I'm working with some JSON data in Snowflake, structured so:
[
{
"key": "foo",
"value": {
"previous_value": "old_val_f",
"current_value": "new_val_f"
}
},
{
"key": "bar",
"value": {
"previous_value": "old_val_b",
"current_value": "new_val_b"
}
},
{
"key": "qux",
"value": {
"previous_value": "old_val_q",
"current_value": "new_val_q"
}
}
]
My goal is to extract specific key-value pairs to a table, with the desired keys as column names:
foo | qux |
---|---|
new_val_f | new_val_q |
I don't have a great deal of experience with JSON traversal, so have muddled my way as best I can. My current solution looks like this:
SELECT
b.value:value:current_value::STRING AS foo,
c.value:value:current_value::STRING AS qux
FROM (
SELECT
PARSE_JSON(json_field) parsed
FROM source_table
)
,lateral flatten(input => parsed, outer => true) b
,lateral flatten(input => parsed, outer => true) c
WHERE b.value:key = 'foo'
AND c.value:key = 'qux'
Given the many many keys within my data, this approach strikes me as pretty clunky and I worry it won't scale well. Is there a more efficient approach I could use instead? Or is the best approach really a separate lateral flatten
for every individual key?
I'm not sure if you'd consider this easier or not, but you could just flatten once, and then filter and pivot. Adding attributes would only be needed to be added to the pivot output in this case.

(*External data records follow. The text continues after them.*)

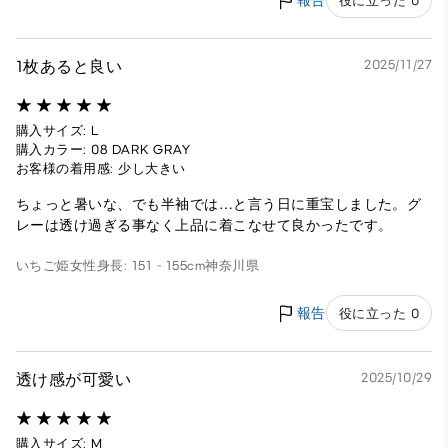
報告
役に立った 0
1枚あると良い
2025/11/27
購入サイズ: L
購入カラー: 08 DARK GRAY
お客様の着用感: 少し大きい
ちょっと暑いな、でも半袖では…と言う日に重宝しました。グ
レーは透け過ぎる事なく上品に着こなせて良かったです。
いちご姫
女性
身長: 151 - 155cm
神奈川県
報告
役に立った 0
透け感が可愛い
2025/10/29
購入サイズ: M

Breaking up the code...first section just gives me the same dataset that you have:
with x as (
select parse_json('
[
{
"key": "foo",
"value": {
"previous_value": "old_val_f",
"current_value": "new_val_f"
}
},
{
"key": "bar",
"value": {
"previous_value": "old_val_b",
"current_value": "new_val_b"
}
},
{
"key": "qux",
"value": {
"previous_value": "old_val_q",
"current_value": "new_val_q"
}
}
]'::variant) as var
)
Next section does your flatten and filter. This section wouldn't need to change for attribute addition or removal:
, y as (
select y.seq,
y.this:key::string as key,
y.value:current_value::string as new_value
from x,
lateral flatten(input=>var,recursive => True) y
where key = 'value'
)
Then, you run the select against y
with a pivot that specifies the key-value pairs that you care about:
select *
from y
PIVOT(max(new_value) for key IN ('foo', 'qux'))
AS p (seq, foo, qux);
And just to throw this out there as an opinion...your data source is not a great use of JSON structure! Had the author of that JSON string simply used the key's value as the name of the attribute and then nested the previous_value
and current_value
not only would it had been super easy to parse (no array needed means no flatten needed), but also would've been a smaller file to deal with.